Hold on hold on hold on...
*walks away for a minute and muppet flails*
Okay, I’m back, and thank you for the sweet compliment! :D
So, my process; I have one!  I didn’t used to think so, because it felt chaotic and without form, but as I’ve started helping other people with their writing I’ve started to see a pattern in how I come up with stories and make them happen.
Obviously the first step is the The Idea.  I get them from all over the place.  I’m a daydreamer, so sometimes they just pop up out of the blue, and in a lot of cases they’re inspired by some other media.  A book, a fic, a movie, a song... I think that’s pretty common.  I also have a tendency of looking at my favorite tropes (and I mean REALLY LOOKING, by consuming any and all of it I can find lol) and thinking to myself, “how can I flip that upside down?”.  
Kiss the Baker was the result of reading all the Gay Panic Dean fics I could find and reading them until I started wondering if there would ever be a universe where Dean didn’t have a gay panic.  
The idea for Satin and Sawdust came from the fact that I’ve written two fics tagged “Dean Thinks He’s Heterosexual” and it made me wonder why I never see any Gay Panic Castiel fics.  
Anyway, ideas come from all over.  And they’re fleeting, so I write them all down.  I have a huge list.  Whenever one of those AU lists comes around on my dash I copy my favorites into my list.  It’s very long lol.  Which is good, because sometimes I’ll come up with an idea like “I want to see Cas be the one who thinks he’s het this time” and get stuck.  Like wtf do I do next?
Answer: I refer back to The List.  Because sometimes I can pick out several of those ideas and smush them together.  I took Carpenter!Dean, and Dean Loves Wearing Panties from the list, and scrolled down until I found Veterinarian AU, and I start trying to connect the dots.
Remember in writing classes in Jr High and High School we were taught to make those bubble charts?  You write something in a bubble, and then branch off bubbles around it?  I do that in my head.  I start making things connect.  I cross out things that won’t fit.  I have a special file for whatever story idea I’m working on and it looks vaguely like an outline because it’s that list of ideas with notes for ideas, or snippets of conversation.  If I chat about it with my friends (almost always @jupiterjames) I’ll copy/paste those conversations into that file.  I’ll list songs... anything that gives me a feel for what’s starting to form.  If I have any title ideas they’ll go in there too.

- DATASET EXTRACT -
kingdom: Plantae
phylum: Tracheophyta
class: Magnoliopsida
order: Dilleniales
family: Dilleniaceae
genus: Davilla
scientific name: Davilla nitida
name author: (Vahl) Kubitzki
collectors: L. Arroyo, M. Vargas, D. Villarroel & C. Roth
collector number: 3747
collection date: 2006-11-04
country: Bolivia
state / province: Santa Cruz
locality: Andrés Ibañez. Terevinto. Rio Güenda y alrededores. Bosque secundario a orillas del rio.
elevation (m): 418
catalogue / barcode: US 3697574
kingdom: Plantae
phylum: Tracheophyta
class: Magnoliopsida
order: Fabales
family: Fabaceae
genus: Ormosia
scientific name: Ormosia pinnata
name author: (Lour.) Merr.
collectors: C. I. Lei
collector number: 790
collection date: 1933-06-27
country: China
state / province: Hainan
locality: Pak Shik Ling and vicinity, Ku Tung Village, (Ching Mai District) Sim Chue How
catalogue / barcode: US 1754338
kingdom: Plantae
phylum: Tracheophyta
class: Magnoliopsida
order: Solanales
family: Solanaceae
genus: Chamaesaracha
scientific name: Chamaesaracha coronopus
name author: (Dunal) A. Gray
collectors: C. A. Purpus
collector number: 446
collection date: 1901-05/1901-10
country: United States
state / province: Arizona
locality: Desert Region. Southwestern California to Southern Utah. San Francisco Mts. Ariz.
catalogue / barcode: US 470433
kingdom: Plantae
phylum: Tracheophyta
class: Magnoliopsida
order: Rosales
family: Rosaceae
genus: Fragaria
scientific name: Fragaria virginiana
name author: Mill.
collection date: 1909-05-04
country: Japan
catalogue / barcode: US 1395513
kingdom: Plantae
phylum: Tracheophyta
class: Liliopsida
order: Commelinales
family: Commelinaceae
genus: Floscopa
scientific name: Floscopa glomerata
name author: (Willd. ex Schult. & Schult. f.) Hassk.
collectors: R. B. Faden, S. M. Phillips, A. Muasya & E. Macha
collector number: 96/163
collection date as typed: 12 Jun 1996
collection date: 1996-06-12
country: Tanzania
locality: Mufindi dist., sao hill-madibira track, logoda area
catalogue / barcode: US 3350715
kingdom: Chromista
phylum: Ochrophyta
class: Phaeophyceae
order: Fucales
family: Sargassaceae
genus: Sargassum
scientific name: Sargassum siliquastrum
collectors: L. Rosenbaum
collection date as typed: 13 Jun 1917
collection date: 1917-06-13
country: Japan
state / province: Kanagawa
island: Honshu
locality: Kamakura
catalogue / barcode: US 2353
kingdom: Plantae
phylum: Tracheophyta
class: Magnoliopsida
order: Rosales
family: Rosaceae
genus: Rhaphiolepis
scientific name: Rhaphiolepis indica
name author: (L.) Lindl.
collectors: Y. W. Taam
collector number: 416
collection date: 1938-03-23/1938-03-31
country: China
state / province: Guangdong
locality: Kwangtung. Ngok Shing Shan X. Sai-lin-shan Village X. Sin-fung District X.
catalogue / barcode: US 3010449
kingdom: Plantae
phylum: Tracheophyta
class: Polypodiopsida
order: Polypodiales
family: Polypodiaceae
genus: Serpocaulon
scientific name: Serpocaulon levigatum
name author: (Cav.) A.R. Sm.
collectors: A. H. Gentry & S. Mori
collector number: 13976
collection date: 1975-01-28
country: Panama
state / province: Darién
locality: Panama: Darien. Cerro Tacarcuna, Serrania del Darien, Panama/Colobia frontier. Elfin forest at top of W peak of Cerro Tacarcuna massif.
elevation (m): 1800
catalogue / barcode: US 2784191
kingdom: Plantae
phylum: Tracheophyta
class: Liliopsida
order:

- QUESTIONS ON THE MATERIAL -
A: In the post about the writing process, which three ideas from the list were combined and connected?
B: Using the writing process post, explain why keeping a very long list of ideas helps.
C: Carry the writing process post forward from its final sentence.

- RESPONSES BY ITEM NUMBER -
A: Carpenter!Dean, Dean Loves Wearing Panties, and Veterinarian AU.

B: When a single idea stalls, such as wanting Cas to be the one who thinks he's het, the list provides more material. Several of its ideas can be picked out and combined, and connecting them shows what to do next.

C:
Speaking of titles, THEY’RE HARD.  I hate them.  Occasionally something will pop in my head before I even start working on the fic, and I swear that angels sing when that happens.  But for the most part I have to brainstorm and brainstorm, and get advise from friends, and I google quotes about themes I think my story will encompass.  It’s a struggle.  My least favorite part of the writing process next to connecting large plot points lol.  But I’ve gotta have a title before I post it, so I’ll have something by the time I’m done with the first chapter.  
Just for funsies, here’s my notes file for Satin and Sawdust.
Anywho, that’s all the developing stuff.  I don’t actually go into the notes file all that much afterwards.  When I have big gaps between chapters I will, plus I’ll re-read everything I’ve written already.  But I hold quite a bit of that junk in my head. If you’re having problems remembering, make the file!  Visit it often!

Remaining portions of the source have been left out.